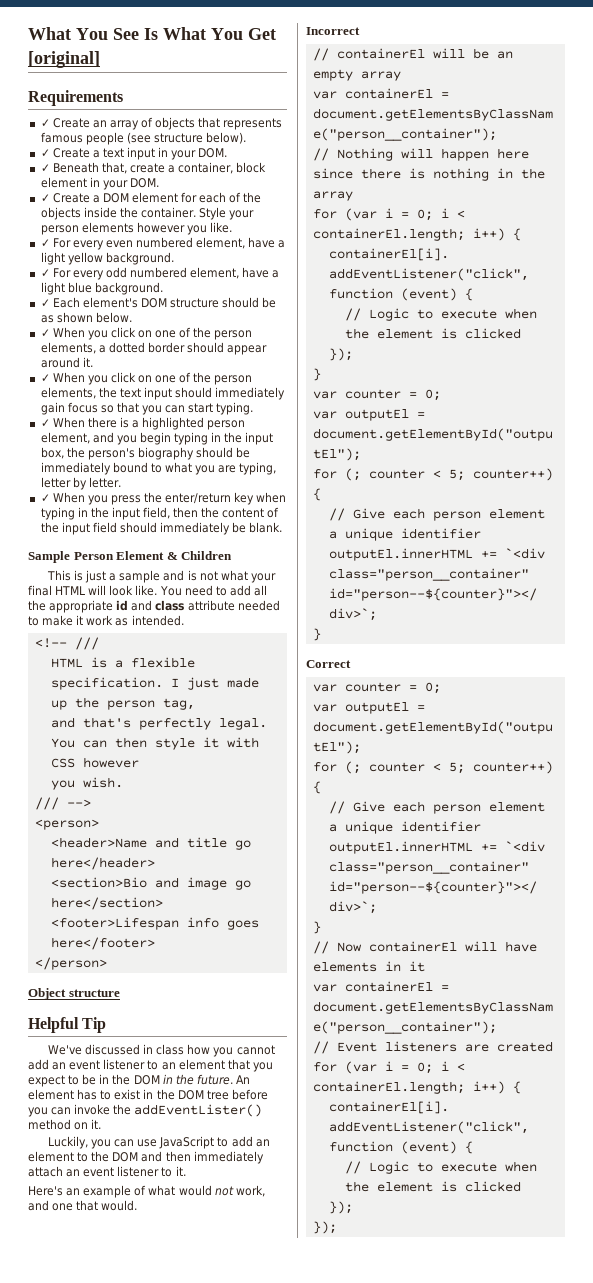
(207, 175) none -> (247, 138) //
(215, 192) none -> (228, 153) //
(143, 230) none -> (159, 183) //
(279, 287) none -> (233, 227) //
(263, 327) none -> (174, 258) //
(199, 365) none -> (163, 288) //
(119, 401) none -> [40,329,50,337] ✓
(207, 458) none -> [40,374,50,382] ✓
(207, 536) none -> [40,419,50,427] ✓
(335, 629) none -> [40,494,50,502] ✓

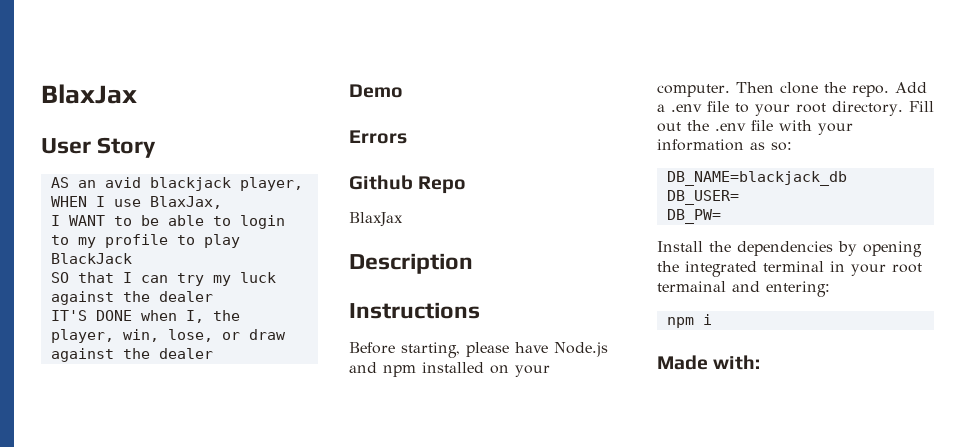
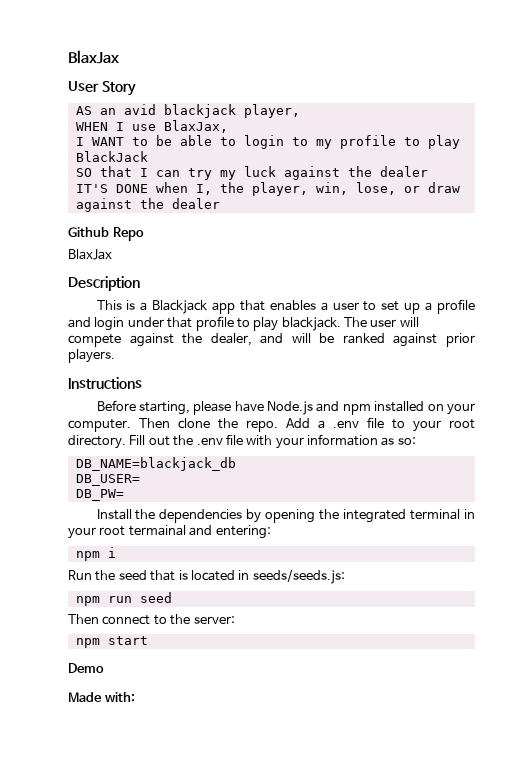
[349,84,403,98] [349,130,407,144] // Demo // Errors -> (220, 203) none
(473, 263) none -> [96,299,476,314] [68,316,419,331] [68,333,475,347] [68,349,115,363] // This is a Blackjack app that enables a user to set up a profile and login under that profile to play blackjack. The user will compete against the dealer, and will be ranked against prior players.
(712, 319) none -> [68,569,345,584] [75,592,172,606] [68,614,235,625] [75,636,148,648] [68,663,104,673] // Run the seed that is located in seeds/seeds.js: // npm run seed // Then connect to the server: // npm start // Demo

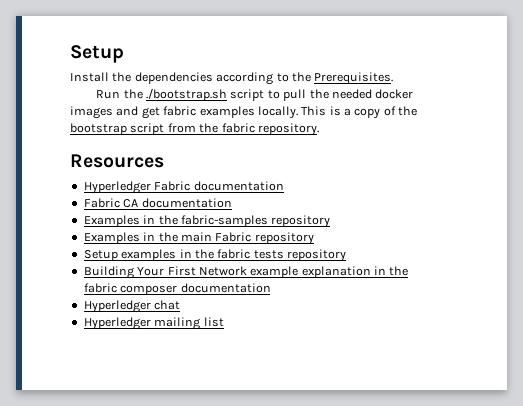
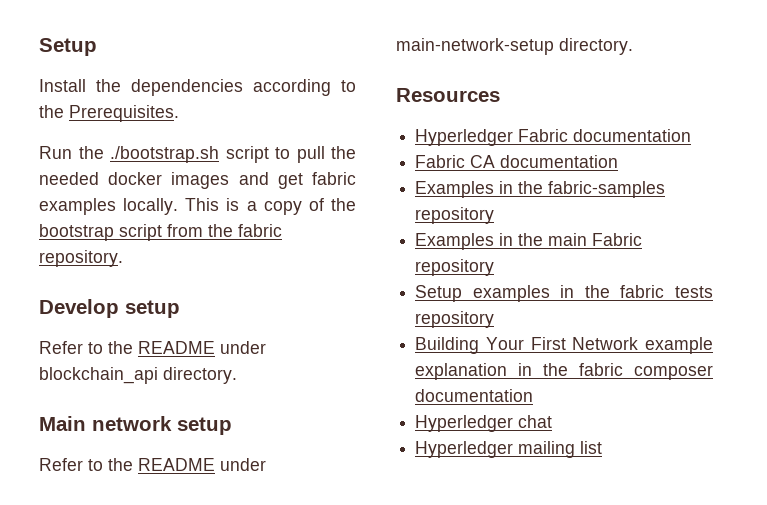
(319, 129) none -> [39,299,180,318] [39,341,266,354] [39,367,237,384] [39,416,232,435] [39,458,266,471] [396,38,633,55] // Develop setup // Refer to the README under blockchain_api directory. // Main network setup // Refer to the README under main-network-setup directory.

> **INSTRUCTION**
The job here is to write out the records exactly, pictures excluded.

> **RESPONSE TO THE EXERCISE**
(207, 175) none -> (247, 138) //
(215, 192) none -> (228, 153) //
(143, 230) none -> (159, 183) //
(279, 287) none -> (233, 227) //
(263, 327) none -> (174, 258) //
(199, 365) none -> (163, 288) //
(119, 401) none -> [40,329,50,337] ✓
(207, 458) none -> [40,374,50,382] ✓
(207, 536) none -> [40,419,50,427] ✓
(335, 629) none -> [40,494,50,502] ✓

[349,84,403,98] [349,130,407,144] // Demo // Errors -> (220, 203) none
(473, 263) none -> [96,299,476,314] [68,316,419,331] [68,333,475,347] [68,349,115,363] // This is a Blackjack app that enables a user to set up a profile and login under that profile to play blackjack. The user will compete against the dealer, and will be ranked against prior players.
(712, 319) none -> [68,569,345,584] [75,592,172,606] [68,614,235,625] [75,636,148,648] [68,663,104,673] // Run the seed that is located in seeds/seeds.js: // npm run seed // Then connect to the server: // npm start // Demo

(319, 129) none -> [39,299,180,318] [39,341,266,354] [39,367,237,384] [39,416,232,435] [39,458,266,471] [396,38,633,55] // Develop setup // Refer to the README under blockchain_api directory. // Main network setup // Refer to the README under main-network-setup directory.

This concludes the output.